An extension of the Schwartz-Zippel lemma shows further that for $r = a(q - 1) + b$ where $0 \le b < q$, then two polynomials disagree on at least $q^{-a}(1 - b/q)$ fraction of the possible inputs.
These codes always have length $n = q^{m}$. The distance lemma gives $d = n[q^{-a} (1 - b/q)]$. For each of these codes, we can calculate their dimension by counting the number of monomials that satisfy the conditions, which gives us \[ k(q, m, r) = |\{(e_1, e_2, \ldots e_m) \in \BZ^{m} | 0 \le e_i < q, \sum e_i \le r \}| \]
In the case of $m = 1$, we recover the Reed-Solomon codes, where we get $n = q, k = r + 1$, and $d = n - k + 1$. In the case where $m = 2$, we get $n = q^2$, $k = n(1 - \delta)^2 / 2$, and $d = \delta n$, where $\delta$ is a parameter we can choose.
Reed-Muller codes offer an incredible level of versatility, derived from having three parameters that we can manipulate. A few examples:
\begin{itemize}
\item In the case where we hold $q, r \le q - 1$ constant while letting $m$ grow large, we have \[ k(q, m, r) = \dbinom{r + m - 1}{m - 1} \sim \left(\frac{m}{r}\right)^{r} \]
In other words Reed-Muller codes yield codes of constant alphabet size and relative distance with dimension growing as an arbitrary polynomial in the logarithm of the block length.
------------------------------------------------
What to do: Print the stretch of the Reed-Muller passage above from "An extension of" through "the possible inputs.".

Information given:
------------------------------------------------
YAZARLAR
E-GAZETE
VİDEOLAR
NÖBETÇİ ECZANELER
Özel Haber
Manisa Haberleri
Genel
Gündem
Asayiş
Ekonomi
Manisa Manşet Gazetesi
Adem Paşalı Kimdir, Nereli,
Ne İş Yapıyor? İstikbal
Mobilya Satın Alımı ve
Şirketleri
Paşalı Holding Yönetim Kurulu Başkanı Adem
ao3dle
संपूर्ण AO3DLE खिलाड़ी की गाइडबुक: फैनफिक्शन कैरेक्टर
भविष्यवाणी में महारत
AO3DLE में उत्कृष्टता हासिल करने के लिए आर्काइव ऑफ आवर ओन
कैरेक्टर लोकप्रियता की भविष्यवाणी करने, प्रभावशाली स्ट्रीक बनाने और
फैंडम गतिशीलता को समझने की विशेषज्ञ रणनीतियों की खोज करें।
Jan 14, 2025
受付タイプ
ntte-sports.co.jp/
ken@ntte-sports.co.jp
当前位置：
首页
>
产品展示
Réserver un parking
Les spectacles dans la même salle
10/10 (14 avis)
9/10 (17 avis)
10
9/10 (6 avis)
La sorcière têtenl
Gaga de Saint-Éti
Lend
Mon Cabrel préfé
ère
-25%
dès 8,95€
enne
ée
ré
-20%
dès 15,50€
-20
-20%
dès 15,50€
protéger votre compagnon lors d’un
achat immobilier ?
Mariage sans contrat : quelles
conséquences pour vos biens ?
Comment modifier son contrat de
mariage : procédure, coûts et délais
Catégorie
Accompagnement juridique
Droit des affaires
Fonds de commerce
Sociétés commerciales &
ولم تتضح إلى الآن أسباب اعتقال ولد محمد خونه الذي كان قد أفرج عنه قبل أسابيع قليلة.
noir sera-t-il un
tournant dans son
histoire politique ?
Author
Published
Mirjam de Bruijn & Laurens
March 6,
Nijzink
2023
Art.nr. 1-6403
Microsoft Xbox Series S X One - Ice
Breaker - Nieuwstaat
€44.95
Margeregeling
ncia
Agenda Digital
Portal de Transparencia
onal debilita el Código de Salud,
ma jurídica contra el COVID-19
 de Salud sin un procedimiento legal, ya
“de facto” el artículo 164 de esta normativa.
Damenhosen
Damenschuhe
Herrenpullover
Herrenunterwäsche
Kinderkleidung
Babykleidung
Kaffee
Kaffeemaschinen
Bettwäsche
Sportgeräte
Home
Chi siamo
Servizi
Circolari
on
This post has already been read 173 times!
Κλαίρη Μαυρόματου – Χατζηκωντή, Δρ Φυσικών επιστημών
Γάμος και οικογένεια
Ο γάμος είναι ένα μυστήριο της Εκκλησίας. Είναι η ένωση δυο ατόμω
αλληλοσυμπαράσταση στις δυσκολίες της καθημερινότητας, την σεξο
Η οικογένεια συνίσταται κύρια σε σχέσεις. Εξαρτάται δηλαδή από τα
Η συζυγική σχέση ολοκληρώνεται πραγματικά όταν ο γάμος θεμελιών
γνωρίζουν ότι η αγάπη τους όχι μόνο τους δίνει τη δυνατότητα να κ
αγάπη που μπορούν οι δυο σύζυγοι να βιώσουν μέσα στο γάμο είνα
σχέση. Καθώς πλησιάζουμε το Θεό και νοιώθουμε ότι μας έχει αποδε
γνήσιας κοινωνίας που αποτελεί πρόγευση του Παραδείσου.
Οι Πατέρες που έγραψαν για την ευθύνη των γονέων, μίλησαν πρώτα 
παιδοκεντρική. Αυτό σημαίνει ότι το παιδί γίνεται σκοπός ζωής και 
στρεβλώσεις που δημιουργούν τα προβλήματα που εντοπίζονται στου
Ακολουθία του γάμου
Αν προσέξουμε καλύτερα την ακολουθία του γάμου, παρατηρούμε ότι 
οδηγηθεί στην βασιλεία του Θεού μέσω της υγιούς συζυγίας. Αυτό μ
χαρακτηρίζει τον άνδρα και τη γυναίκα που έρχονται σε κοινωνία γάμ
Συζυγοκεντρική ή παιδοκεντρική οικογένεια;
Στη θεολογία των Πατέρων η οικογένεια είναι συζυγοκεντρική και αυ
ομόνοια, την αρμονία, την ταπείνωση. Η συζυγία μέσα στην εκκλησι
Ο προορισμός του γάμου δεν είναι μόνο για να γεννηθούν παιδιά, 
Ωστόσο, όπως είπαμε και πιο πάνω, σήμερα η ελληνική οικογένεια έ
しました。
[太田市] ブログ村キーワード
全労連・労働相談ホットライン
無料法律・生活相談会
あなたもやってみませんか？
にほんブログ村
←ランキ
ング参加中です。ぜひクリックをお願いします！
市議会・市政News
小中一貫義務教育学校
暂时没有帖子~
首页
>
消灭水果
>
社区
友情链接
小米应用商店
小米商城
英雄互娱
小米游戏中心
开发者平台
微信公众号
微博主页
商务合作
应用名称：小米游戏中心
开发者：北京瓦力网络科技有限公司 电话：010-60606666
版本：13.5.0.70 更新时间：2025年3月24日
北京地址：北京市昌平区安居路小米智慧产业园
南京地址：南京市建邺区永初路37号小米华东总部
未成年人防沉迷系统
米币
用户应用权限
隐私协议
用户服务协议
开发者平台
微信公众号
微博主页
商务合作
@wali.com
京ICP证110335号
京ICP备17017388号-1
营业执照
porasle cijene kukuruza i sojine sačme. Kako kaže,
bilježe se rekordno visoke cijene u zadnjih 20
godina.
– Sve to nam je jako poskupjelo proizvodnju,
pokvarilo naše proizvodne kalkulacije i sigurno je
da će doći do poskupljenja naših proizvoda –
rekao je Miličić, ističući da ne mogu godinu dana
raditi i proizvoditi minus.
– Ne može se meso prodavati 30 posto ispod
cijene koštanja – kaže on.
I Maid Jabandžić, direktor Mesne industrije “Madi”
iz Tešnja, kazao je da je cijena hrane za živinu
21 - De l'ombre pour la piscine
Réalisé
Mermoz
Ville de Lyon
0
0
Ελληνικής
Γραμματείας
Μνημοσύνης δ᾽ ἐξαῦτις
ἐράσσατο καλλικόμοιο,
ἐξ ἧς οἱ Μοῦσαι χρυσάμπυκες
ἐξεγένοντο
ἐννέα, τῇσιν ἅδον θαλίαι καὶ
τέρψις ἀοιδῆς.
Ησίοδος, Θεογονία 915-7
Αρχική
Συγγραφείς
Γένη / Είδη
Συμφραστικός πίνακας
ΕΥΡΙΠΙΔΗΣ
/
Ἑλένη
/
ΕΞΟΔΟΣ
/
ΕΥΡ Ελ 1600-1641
------------------------------------------------
Exercise output:
An extension of the Schwartz-Zippel lemma shows further that for $r = a(q - 1) + b$ where $0 \le b < q$, then two polynomials disagree on at least $q^{-a}(1 - b/q)$ fraction of the possible inputs.